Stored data
□ □ □ □ □ □ □

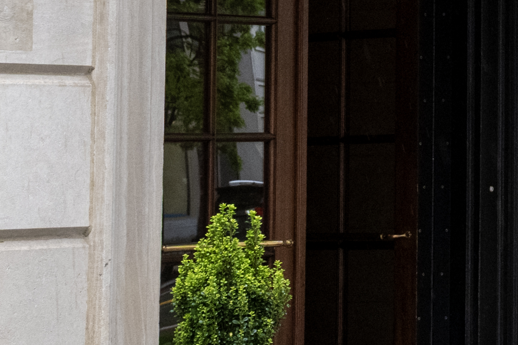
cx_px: 989
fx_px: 3108
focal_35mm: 216
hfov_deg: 9.0
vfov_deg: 6.2
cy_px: -316
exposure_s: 1/200
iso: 1000
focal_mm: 37
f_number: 7.1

□ □ □ □ □ □ □

● Description of the task: If an entry contains an image, print the rest of that entry exactly and leave the image out.

● Answer area:
cx_px: 989
fx_px: 3108
focal_35mm: 216
hfov_deg: 9.0
vfov_deg: 6.2
cy_px: -316
exposure_s: 1/200
iso: 1000
focal_mm: 37
f_number: 7.1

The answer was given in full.